Are Stars really Suns?

2010-03-05 8:32 pm
Scientist have claimed Stars to be suns and our Sun to be a Star. Is that true? I dont think so. Modern day telescopes can barely see Pluto so what makes us believe that they can see a feature from a star? When you zoom in on a star all you see is light nothing else. When you look at our sun you see featues of flame. Scientist use that stupid computer crap and claims it to be suns with Planets uhh not True at all.

回答 (13)

2010-03-05 8:34 pm
✔ 最佳答案
Shows what you know then, doesn't it? :)
2010-03-05 9:25 pm
Yes, the Sun is a star.

You have to understand one thing, modern day telescope can barely see Pluto because it's approx. 6 billion kilometers away, and has a diameter of 2,360 kilometers.

The Sun is approx. 150 million kilometers away, and has a diameter of 1,392,000 kilometers. 223,096,366 (that's 223 million) Pluto's can fit inside the Sun.

The Sun is *extremely bright*, and Pluto is a planet and almost nothing is reflecting light off Pluto, which makes it harder for us to see.

Other stars we see (not including the Sun) are thousands of light years away, one light year = 5.87849981 × 10^12 miles.

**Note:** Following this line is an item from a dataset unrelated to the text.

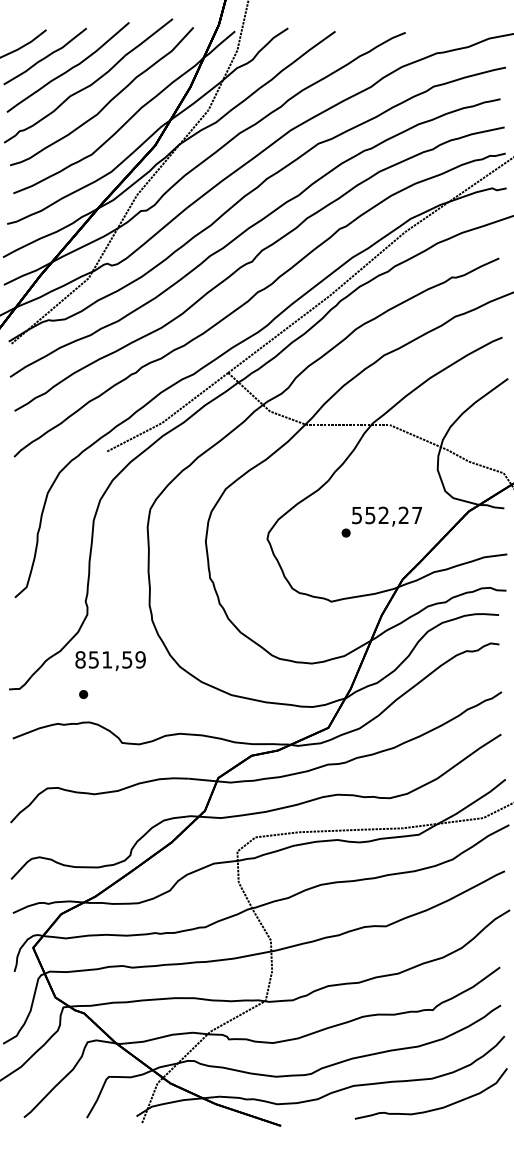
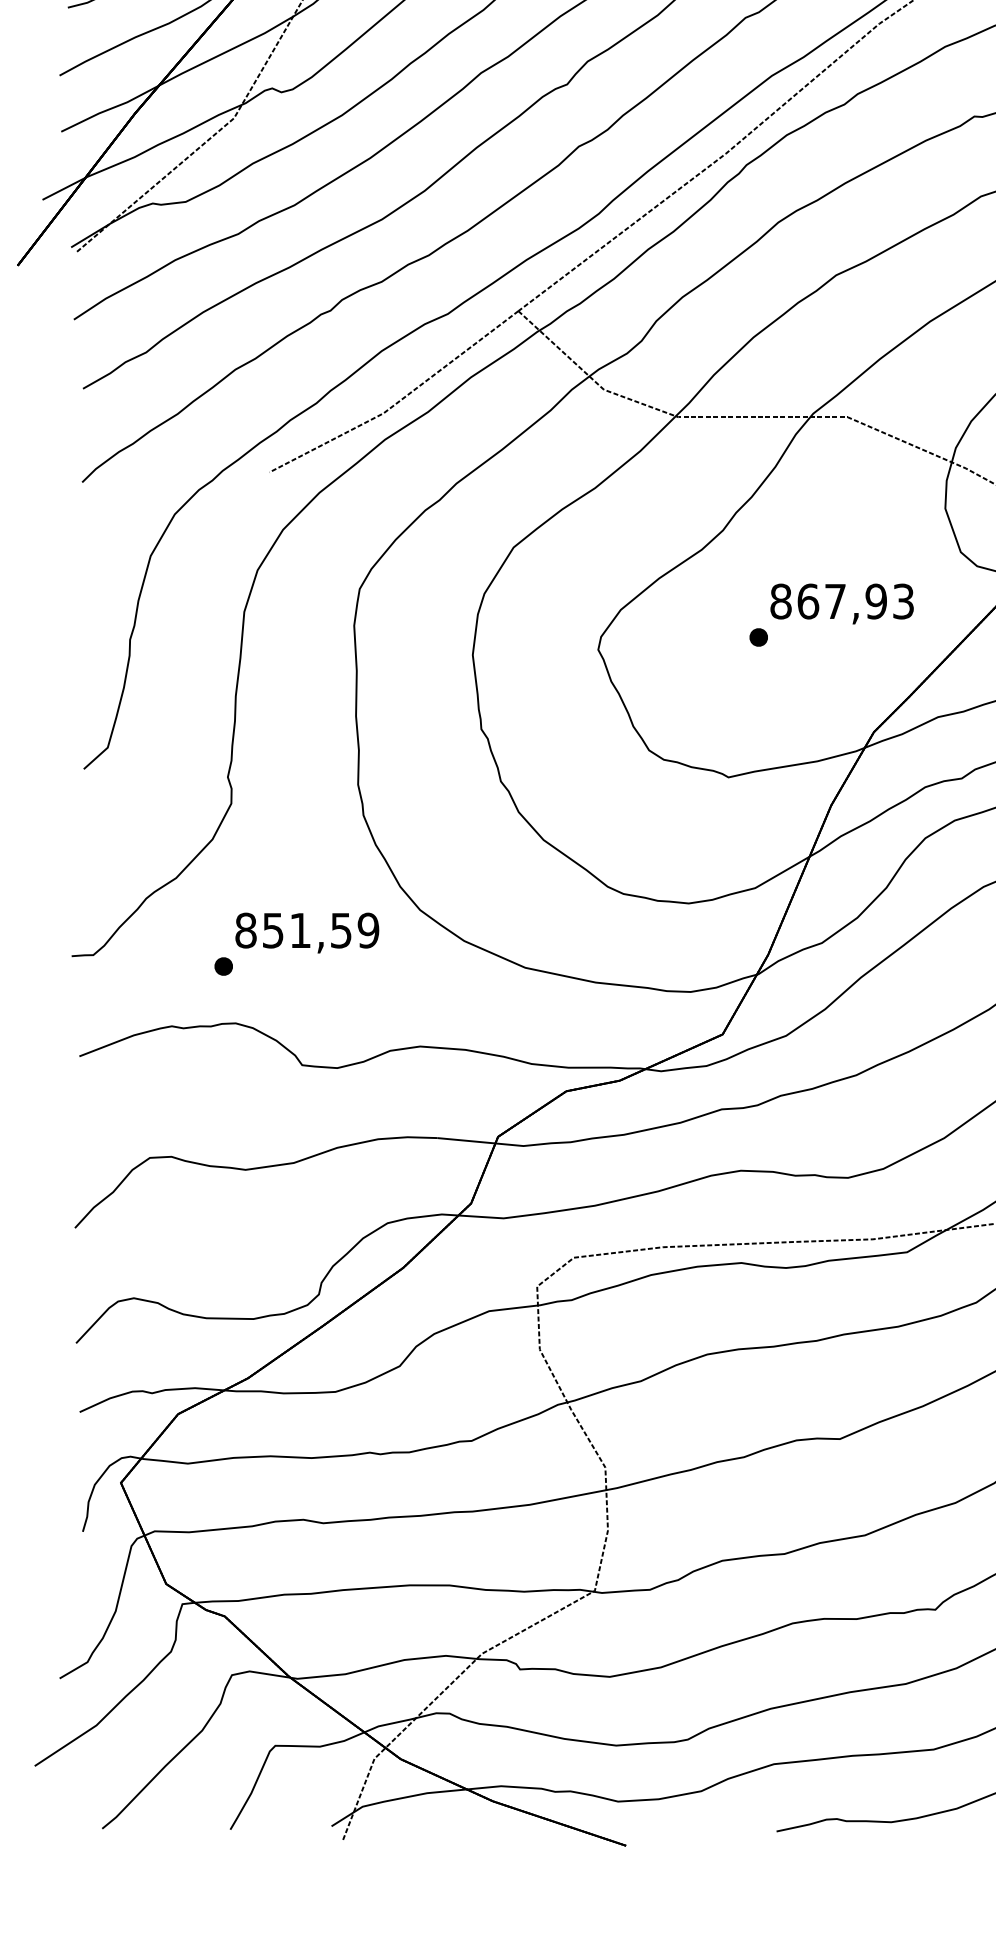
text: (386, 515) -> (841, 601), 552,27 -> 867,93
text: (110, 661) -> (307, 933), moved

Stars are trillions, quadrillions, sometimes even quintillions of miles further than our Sun.

NASA does not use a modern day telescope to view stars, they use satellites which orbit our solar system (outside Earth) and have a zoom millions of times better and clearer than a modern day telescope. As light from stars passes through Earth's atmosphere it becomes unclear, so view stars from Earth will always be less clearer than viewing them from space.

It's not a mater of opinion, the Sun *is* a star.
2010-03-05 8:40 pm
No one could possibly be as arrogant and ignorant as you. Please do some research...some SERIOUS research.

BTW, I had no idea that the sun had a flame.
2010-03-05 8:36 pm
and there's the american education system. assuming you are in the US.

there is no "flame" on the sun, but thanks for playing
2010-03-05 8:40 pm
Well, what do you think the sun is then? A star is a ball of plasma that fuses hydrogen in its core. The sun is a ball of plasma that fuses hydrogen in its core. The sun is about eight light minutes away so it is close enough to see its features. (No flames by the way.) The next closest star is over 4 light years away. Scientists don't determine other stars have planets by viewing them directly. They determine they have planets by observing the wobble of the star caused by the gravitational pull of the planet. Next time you want to dispute proven scientific facts, you should at least do some research first.
2010-03-05 9:35 pm
A little reading would do you a lot of good. Study up a little on astronomy and things will make more sense to you.

When you zoom in on *some* stars, you see two or even three lights, not just one. Our closest neighbor in fact is a binary (or trinary) star.

It's taking the New Horizons probe ten years to get to Pluto from Earth. If it were headed for the nearest star, it would take something like 40,000 years to get there. Stars are WAYYY far away--that's why they only resolve to points of light.

How do we know how far away they are? Ok, well, we know the distance from the Earth to the Sun, so if we take a picture of a star at a certain time of year, and then take another picture six months later, we can compare the two pictures to see how much that star has moved compared to the other stars in the picture. This is called parallax, and it only works for nearby stars. So yes, we do have reason to think they're very far away, and to be that bright that far away, they must be VERY bright close-up...kinda like the Sun. See where I'm going with this?
2010-03-05 8:40 pm
Hmm, some people also believe the Earth to be flat and that the universe rotates around us.Go figure.
2010-03-05 8:54 pm
Andre S.

If you are serious, then you are wrong, wrong, wrong, but I really cannot believe that you are serious.
2010-03-05 8:35 pm
some are planets and some are galaxies. but most, i am afraid, are suns.
2010-03-05 9:09 pm
are you the worlds only surviving brain transplant donor..?
2017-01-13 11:00 pm
Are Stars Suns
2010-03-05 10:32 pm
It is true, in fact we've already found several hundred planets orbiting other stars.

http://en.wikipedia.org/wiki/Extrasolar_planet

http://www.universetoday.com/guide-to-space/stars/pictures-of-stars/

You tell me, that if you hold something inches from your eyes, and then go hold it 80 feet away, that it looks the same size.
2010-03-05 8:56 pm
stars can be suns, when they get big enough. some large stars have other solar systems. therefor a sun. the stars you see in the sky though, a majority of them by the time their light reaches earth are already gone.
there are telescopes that NASA has that can see FAR past Pluto. we can use these telescopes to see other nearby galaxies such as the Andromeda galaxy, which is actually on a very slow collision course with our galaxy, and even the center of the milky way so to speak, since you can only really see it well with what these telescopes use, which is the infrared spectrum.